Sono lente le elaborazioni collettive dei maxi-traumi, lunghissimi i tempi individuali di elaborazione psichica di alcuni contenuti, tanto più se non ci si lascia aiutare.

Sono giorni pesanti, per tutti. Giorni in cui il ritrovarsi ad affrontare una pandemia per la quale eravamo nel complesso impreparati, come nazione e come individui, ha messo in una condizione generale di insicurezza, poiché esposti ad un agente di contagio invisibile su cui si hanno minime possibilità di controllo, un agente di contagio che potrebbe portare ciascuno di noi e le persone a noi care alla morte. E si ha paura di morire soli come pure di essere nuovamente esposti al rischio di un lutto traumatico. Andranno cercate risposte, significati, senso, andrà dato un ordine interno anche a tutto questo, quando finirà.

Come aquilani siamo di certo affaticati ma anche carichi di risorse. Il terremoto ci ha insegnato a cercare di continuo strade alternative rispetto a quelle che non potevamo percorrere perché magari, nel frattempo, era sorta un’impalcatura che prima non c’era, era stata chiusa una strada di accesso inizialmente aperta, stavano abbattendo un palazzo su una delle uniche due arterie stradali rimaste percorribili. Persino dentro al cimitero, abbiamo imparato a cercare percorsi alternativi, come a dire che se un ostacolo non lo puoi affrontare magari puoi imparare ad aggirarlo, chissà.

Una luce ha squarciato il buio, ieri sera a L’Aquila. Erano le prove per l’accensione di stasera. Un’accensione simbolica che andrà a sostituire i nostri passi e le luci delle nostre fiaccole.
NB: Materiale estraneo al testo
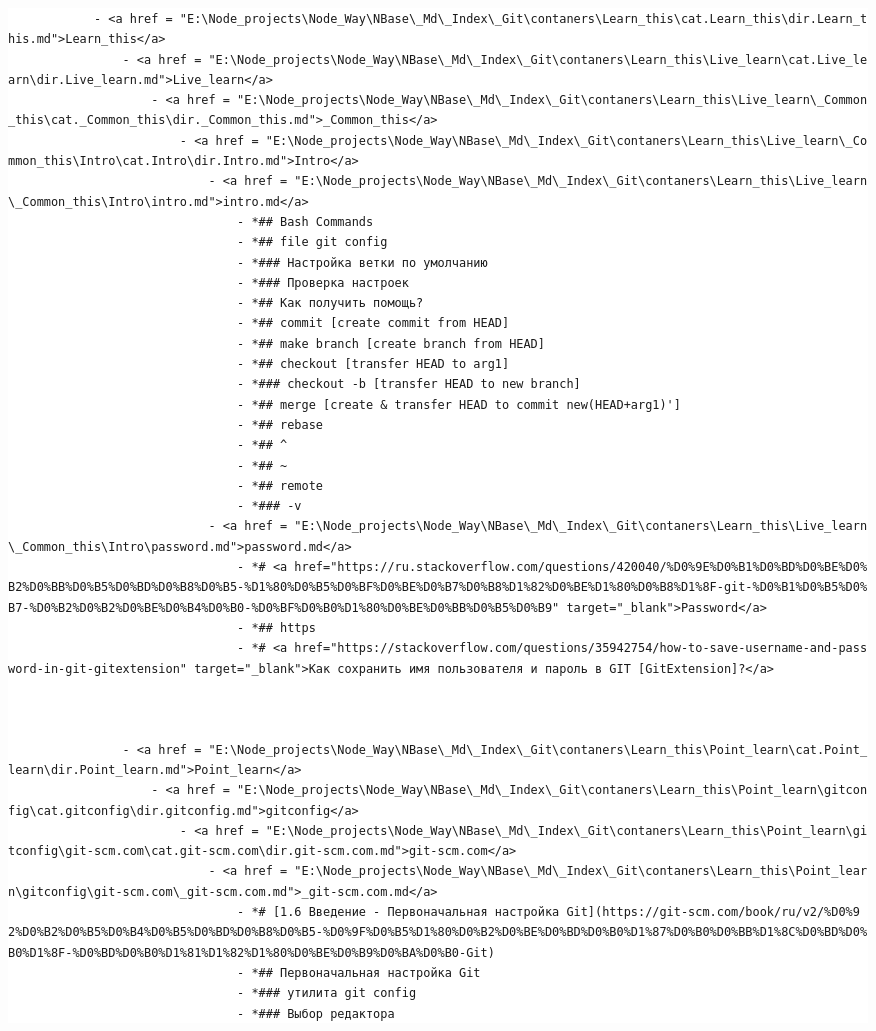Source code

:                 
                - <a href = "E:\Node_projects\Node_Way\NBase\_Md\_Index\_Git\contaners\Learn_this\cat.Learn_this\dir.Learn_this.md">Learn_this</a>
                    - <a href = "E:\Node_projects\Node_Way\NBase\_Md\_Index\_Git\contaners\Learn_this\Live_learn\cat.Live_learn\dir.Live_learn.md">Live_learn</a>
                        - <a href = "E:\Node_projects\Node_Way\NBase\_Md\_Index\_Git\contaners\Learn_this\Live_learn\_Common_this\cat._Common_this\dir._Common_this.md">_Common_this</a>
                            - <a href = "E:\Node_projects\Node_Way\NBase\_Md\_Index\_Git\contaners\Learn_this\Live_learn\_Common_this\Intro\cat.Intro\dir.Intro.md">Intro</a>
                                - <a href = "E:\Node_projects\Node_Way\NBase\_Md\_Index\_Git\contaners\Learn_this\Live_learn\_Common_this\Intro\intro.md">intro.md</a>
                                    - *## Bash Commands
                                    - *## file git config
                                    - *### Настройка ветки по умолчанию
                                    - *### Проверка настроек
                                    - *## Как получить помощь?
                                    - *## commit [create commit from HEAD]
                                    - *## make branch [create branch from HEAD]
                                    - *## checkout [transfer HEAD to arg1]
                                    - *### checkout -b [transfer HEAD to new branch]
                                    - *## merge [create & transfer HEAD to commit new(HEAD+arg1)']
                                    - *## rebase
                                    - *## ^
                                    - *## ~ 
                                    - *## remote
                                    - *### -v
                                - <a href = "E:\Node_projects\Node_Way\NBase\_Md\_Index\_Git\contaners\Learn_this\Live_learn\_Common_this\Intro\password.md">password.md</a>
                                    - *# <a href="https://ru.stackoverflow.com/questions/420040/%D0%9E%D0%B1%D0%BD%D0%BE%D0%B2%D0%BB%D0%B5%D0%BD%D0%B8%D0%B5-%D1%80%D0%B5%D0%BF%D0%BE%D0%B7%D0%B8%D1%82%D0%BE%D1%80%D0%B8%D1%8F-git-%D0%B1%D0%B5%D0%B7-%D0%B2%D0%B2%D0%BE%D0%B4%D0%B0-%D0%BF%D0%B0%D1%80%D0%BE%D0%BB%D0%B5%D0%B9" target="_blank">Password</a>
                                    - *## https
                                    - *# <a href="https://stackoverflow.com/questions/35942754/how-to-save-username-and-password-in-git-gitextension" target="_blank">Как сохранить имя пользователя и пароль в GIT [GitExtension]?</a>
                            
                        
                    
                    - <a href = "E:\Node_projects\Node_Way\NBase\_Md\_Index\_Git\contaners\Learn_this\Point_learn\cat.Point_learn\dir.Point_learn.md">Point_learn</a>
                        - <a href = "E:\Node_projects\Node_Way\NBase\_Md\_Index\_Git\contaners\Learn_this\Point_learn\gitconfig\cat.gitconfig\dir.gitconfig.md">gitconfig</a>
                            - <a href = "E:\Node_projects\Node_Way\NBase\_Md\_Index\_Git\contaners\Learn_this\Point_learn\gitconfig\git-scm.com\cat.git-scm.com\dir.git-scm.com.md">git-scm.com</a>
                                - <a href = "E:\Node_projects\Node_Way\NBase\_Md\_Index\_Git\contaners\Learn_this\Point_learn\gitconfig\git-scm.com\_git-scm.com.md">_git-scm.com.md</a>
                                    - *# [1.6 Введение - Первоначальная настройка Git](https://git-scm.com/book/ru/v2/%D0%92%D0%B2%D0%B5%D0%B4%D0%B5%D0%BD%D0%B8%D0%B5-%D0%9F%D0%B5%D1%80%D0%B2%D0%BE%D0%BD%D0%B0%D1%87%D0%B0%D0%BB%D1%8C%D0%BD%D0%B0%D1%8F-%D0%BD%D0%B0%D1%81%D1%82%D1%80%D0%BE%D0%B9%D0%BA%D0%B0-Git)
                                    - *## Первоначальная настройка Git
                                    - *### утилита git config
                                    - *### Выбор редактора
                            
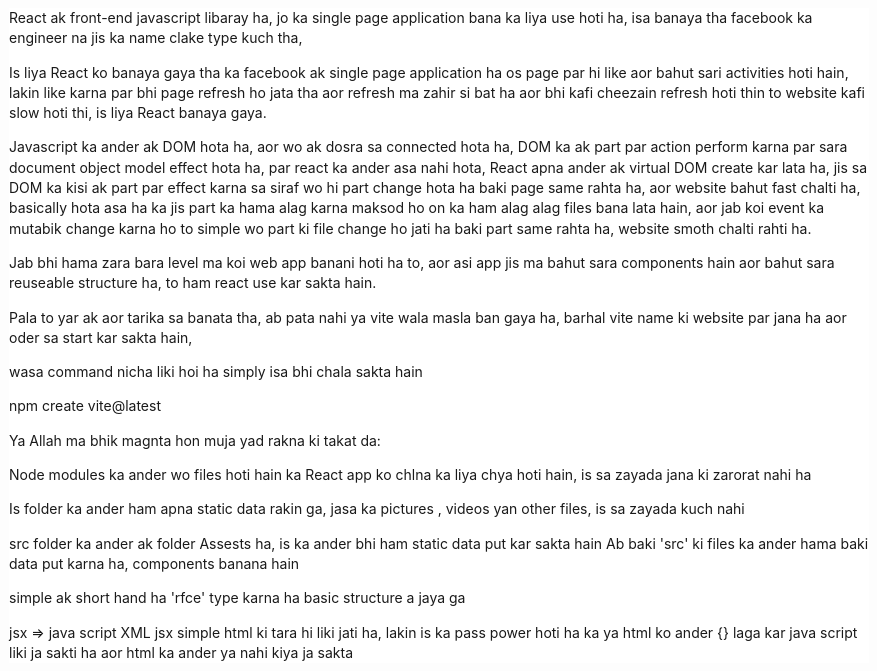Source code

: 
<React Learn what matters by sheriyan coding school>



React ak front-end javascript libaray ha, jo ka single page application bana ka liya use hoti ha, isa banaya tha facebook ka engineer na jis ka name clake type kuch tha, 



Is liya React ko banaya gaya tha ka facebook ak single page application ha os page par hi like aor bahut sari activities hoti hain, lakin like karna par bhi page refresh ho jata tha aor refresh ma zahir si bat ha aor bhi kafi cheezain refresh hoti thin to website kafi slow hoti thi, is liya React banaya gaya.



Javascript ka ander ak DOM hota ha, aor wo ak dosra sa connected hota ha, DOM ka ak part par action perform karna par sara document object model effect hota ha, par react ka ander asa nahi hota, React apna ander ak virtual DOM create kar lata ha, jis sa DOM ka kisi ak part par effect karna sa siraf wo hi part change hota ha baki page same rahta ha, aor website bahut fast chalti ha, basically hota asa ha ka jis part ka hama alag karna maksod ho on ka ham alag alag files bana lata hain, aor jab koi event ka mutabik change karna ho to simple wo part ki file change ho jati ha baki part same rahta ha, website smoth chalti rahti ha. 



Jab bhi hama zara bara level ma koi web app banani hoti ha to, aor asi app jis ma bahut sara components hain aor bahut sara reuseable structure ha, to ham react use kar sakta hain.



Pala to yar ak aor tarika sa banata tha, ab pata nahi ya vite wala masla ban gaya ha, barhal vite name ki website par jana ha aor oder sa start kar sakta hain,

wasa command nicha liki hoi ha simply isa bhi chala sakta hain

npm create vite@latest



Ya Allah ma bhik magnta hon muja yad rakna ki takat da:



Node modules ka ander wo files hoti hain ka React app ko chlna ka liya chya hoti hain, is sa zayada jana ki zarorat nahi ha



Is folder ka ander ham apna static data rakin ga, jasa ka pictures , videos yan other files, is sa zayada kuch nahi



src folder ka ander ak folder Assests ha, is ka ander bhi ham static data put kar sakta hain
Ab baki 'src' ki files ka ander hama baki data put karna ha, components banana hain



simple ak short hand ha 'rfce' type karna ha basic structure a jaya ga



jsx => java script XML
jsx simple html ki tara hi liki jati ha, lakin is ka pass power hoti ha ka ya html ko ander {} laga kar java script liki ja sakti ha aor html ka ander ya nahi kiya ja sakta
Una scia luminosa -che ha il cuore in Piazza Duomo- si è elevata e si eleverà anche stanotte verso il cielo: sovrasta le luci dei lampioni, supera in un gioco di ideali prospettive anche il Gran Sasso innevato, sul cui abbraccio possiamo contare davvero sempre. E spacca a metà la città e anche il cielo, verso cui tende, nel bellissimo scatto che mi hanno concesso di utilizzare. Sta tutto qui: la terra, il cielo, il passato, il presente.

Il buio. La luce. Quella delle candele che stasera in molti accenderemo, in ricordo di chi non c’è più. Ma ci sono anche delle luci più piccole, disseminate tutte intorno, sono quelle che riempiono di vita le stesse case in cui siamo isolati e che oggi ci custodiscono.

Sta in quelle luci più piccoline tutte intorno il senso profondo di una collettività. Il senso di un futuro.

* Ilaria Carosi è psicologa e psicoterapeuta.